Entre outros, cantaram:

  • Red Hot Chili Peppers – The Uplift Mofo Party Plan – (16/44);
  • Primus – Sailing the Seas of Cheese – (24/96);
  • Sun Ra – Jazz In Silhouette – (16/44);
  • Nils Lofgren – Acoustic Live (16/44);
  • Carlos Kleiber – New Year’s Concert In The 150th Jubilee Year Of The Wiener Philharmoniker (16/44);
  • Olivier Latry – Bach to the future (24/96);
  • Kamasi Washington – Heaven and Earth – (16/44);
  • Engenheiros do Hawaii – Acústico Ao Vivo – (Tidal);
  • Mastodon – Crack the Skye – (16/44);
  • Death – The Sound of Perserverance – Reissue – (Spotify);
  • Overkill – The Grinding Wheel (24/96);
  • Daft Punk – Random Access Memories – (DSD128);
  • Pink Floyd – The Dark Side Of The Moon – (16/44);
  • Michael Jackson – Thriller – (16/44);
  • Arne Domnérus – Jazz at the Pawnshop: 30th Anniversary (Tidal);
  • Guts – Hip Hop After All – (mp3 320kbps);
  • Angélica Duarte – Odara – (Tidal);
  • Badi Assad – Verde – (Tidal);
  • Imelda May – Love Tattoo – (Tidal)
  • Zamajobe – Ndawo Yami – “Ye Wena Sani” – (Tidal);
  • Charlotte Cardin – Big Boy EP – (16/44);
  • Luedji Luna – Um Corpo no Mundo – “Banho de Folhas” – (Spotify);
  • Felix Hell – Organ Sensation – “Prelude” e “Fugue” – (Tidal);
  • Jonas Nordwall – Widor – (24/88);
  • Julian Bream – The Essential Julian Bream – (24/44) e J.S. Bach – (16/44);
  • Duda Beat – Sinto muito (Tidal);
  • Macaco Bong – Deixa Quieto (Tidal);
  • Royal Flemish Philharmonic – Ludwig van Beethoven: Symphony No.9 in D minor – (DSD64).

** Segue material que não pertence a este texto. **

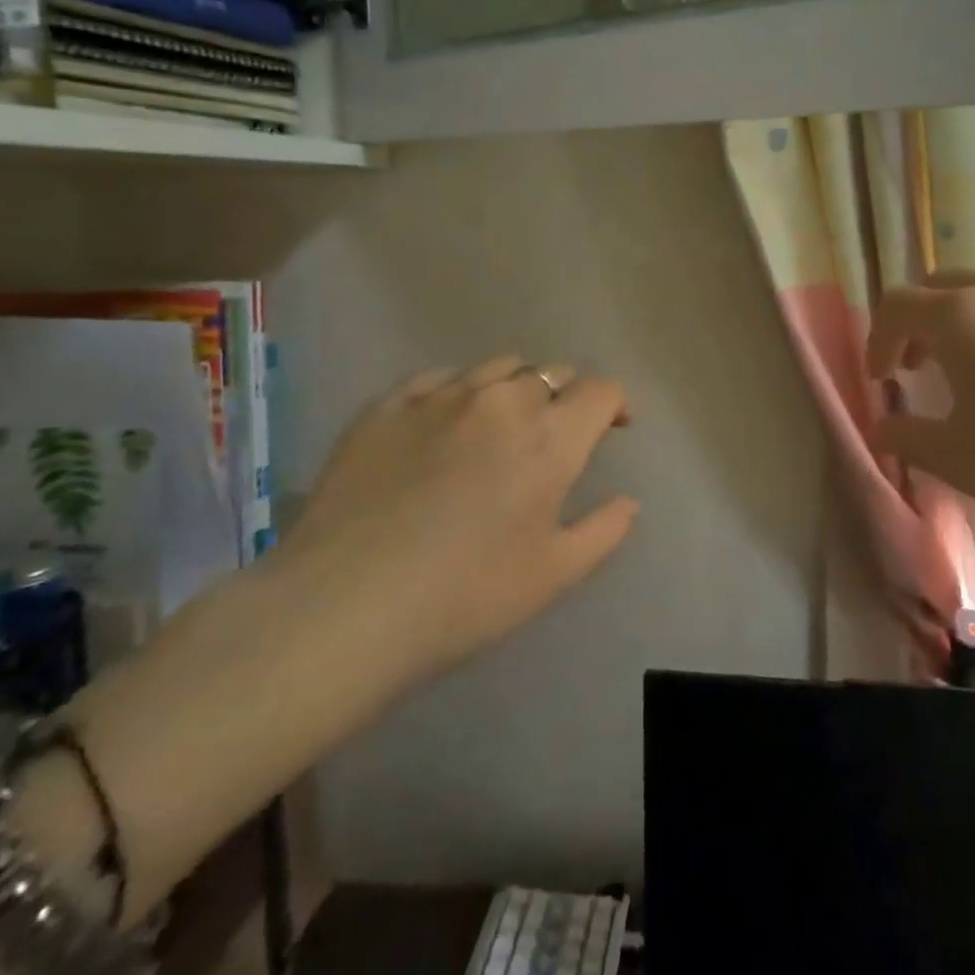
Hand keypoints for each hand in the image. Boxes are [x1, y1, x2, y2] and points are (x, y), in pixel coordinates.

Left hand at [270, 356, 637, 690]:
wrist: (346, 607)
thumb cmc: (467, 596)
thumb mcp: (555, 574)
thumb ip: (604, 530)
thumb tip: (629, 501)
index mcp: (550, 437)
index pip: (599, 390)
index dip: (614, 403)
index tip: (613, 427)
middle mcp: (501, 400)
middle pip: (550, 373)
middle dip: (566, 397)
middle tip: (556, 434)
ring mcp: (439, 398)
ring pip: (496, 367)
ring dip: (516, 387)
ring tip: (503, 422)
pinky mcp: (386, 407)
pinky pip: (436, 378)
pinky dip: (457, 390)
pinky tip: (446, 421)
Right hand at [867, 270, 974, 587]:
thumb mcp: (956, 461)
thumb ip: (905, 434)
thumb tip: (883, 426)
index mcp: (963, 317)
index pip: (897, 306)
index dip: (878, 340)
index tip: (883, 380)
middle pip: (944, 286)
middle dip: (921, 321)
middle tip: (921, 366)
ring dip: (973, 320)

Equipamentos que passaram:

  • Samsung Galaxy S9+ e UAPP;
  • PC Windows com Audirvana Plus, Roon e Foobar;
  • Chord Hugo 1 e 2 (DAC e Amp);
  • Chord Mojo (DAC);
  • Violectric V281 (amp SS);
  • Cayin iHA-6 (amp SS);
  • Eddie Current Zana Deux (amp OTL valvulado);
  • DNA Stratus (amp TOTL valvulado);
  • iFi Pro iCAN (amp hibrido – SS e válvulas).